Women with urinary incontinence have a number of treatment options available to them including behavior modifications, medication, bulking agents and devices.
When other options fail, surgery remains an excellent treatment option for urinary incontinence. It is often required to remove blockages, change the position of the bladder, add bulk to tissues or add support to severely weakened pelvic muscles. In some cases, the urinary sphincter may be replaced with an artificial one.
Pubovaginal Fascial Slings
Pubovaginal fascial slings are a highly successful option for women with incontinence. In this operation, the urogynecologist attaches a piece of fascia (flat, tough, tendonlike material — about 1 inch wide and 5 inches long) around the bladder neck to keep urine in, even under stress.
Mayo Clinic physicians report a success rate of over 90 percent using two types of pubovaginal fascial slings:
Autologous Sling: Made with fascia taken from the patient's body, usually from the lower abdominal area.

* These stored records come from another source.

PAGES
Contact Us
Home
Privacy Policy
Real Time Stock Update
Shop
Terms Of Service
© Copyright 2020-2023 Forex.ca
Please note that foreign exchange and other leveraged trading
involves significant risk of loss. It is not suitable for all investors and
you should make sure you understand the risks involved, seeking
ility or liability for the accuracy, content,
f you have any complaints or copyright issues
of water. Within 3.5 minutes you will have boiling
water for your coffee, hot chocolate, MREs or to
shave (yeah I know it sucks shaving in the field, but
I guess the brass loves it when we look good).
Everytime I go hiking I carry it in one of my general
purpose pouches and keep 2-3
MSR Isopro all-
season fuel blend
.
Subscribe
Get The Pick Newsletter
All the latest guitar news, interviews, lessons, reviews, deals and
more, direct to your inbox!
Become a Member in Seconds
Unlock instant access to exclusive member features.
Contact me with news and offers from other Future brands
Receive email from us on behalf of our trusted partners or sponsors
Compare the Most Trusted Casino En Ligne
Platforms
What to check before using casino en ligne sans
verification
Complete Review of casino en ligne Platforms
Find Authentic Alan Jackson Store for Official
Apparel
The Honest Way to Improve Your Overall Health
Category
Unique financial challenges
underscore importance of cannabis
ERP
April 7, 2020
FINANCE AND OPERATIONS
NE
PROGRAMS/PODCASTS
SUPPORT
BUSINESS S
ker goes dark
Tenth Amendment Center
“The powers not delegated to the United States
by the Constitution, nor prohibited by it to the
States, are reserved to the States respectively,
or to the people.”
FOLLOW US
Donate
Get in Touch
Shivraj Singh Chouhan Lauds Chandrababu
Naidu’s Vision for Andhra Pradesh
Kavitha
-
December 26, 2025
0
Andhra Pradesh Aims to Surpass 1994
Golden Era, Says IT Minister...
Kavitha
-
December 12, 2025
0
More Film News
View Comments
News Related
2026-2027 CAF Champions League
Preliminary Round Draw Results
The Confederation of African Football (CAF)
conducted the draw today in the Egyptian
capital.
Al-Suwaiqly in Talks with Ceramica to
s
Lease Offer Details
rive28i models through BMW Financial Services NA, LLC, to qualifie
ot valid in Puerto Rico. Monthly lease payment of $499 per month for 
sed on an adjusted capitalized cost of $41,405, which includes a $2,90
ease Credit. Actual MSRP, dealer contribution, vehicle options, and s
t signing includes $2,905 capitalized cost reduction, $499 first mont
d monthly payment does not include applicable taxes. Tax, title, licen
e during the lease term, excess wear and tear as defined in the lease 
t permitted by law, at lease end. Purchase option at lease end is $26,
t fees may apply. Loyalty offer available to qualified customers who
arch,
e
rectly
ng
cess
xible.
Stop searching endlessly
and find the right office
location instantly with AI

Cadaveric Sling: Made with fascia from a tissue bank, usually taken from the thigh of a tissue donor and carefully prepared and sterilized. If the fascial tissue is not treated properly, it can weaken and disintegrate.
Both types of surgery require two incisions: one through the vagina (approximately 2 inches) and one in the abdomen. For autologous slings, the abdominal incision is approximately 8 inches, while the cadaveric incision is less than an inch long. Women with serious health problems, those who cannot tolerate surgery, or those with urge incontinence alone may not be appropriate candidates.
This is an outpatient, minimally invasive form of sling surgery with a high success rate. Instead of using human tissue to form the sling, suburethral slings are made of a synthetic mesh. The sling is placed under the urethra, where it acts as a hammock, compressing the urethra to prevent leaks that occur with activities of daily living.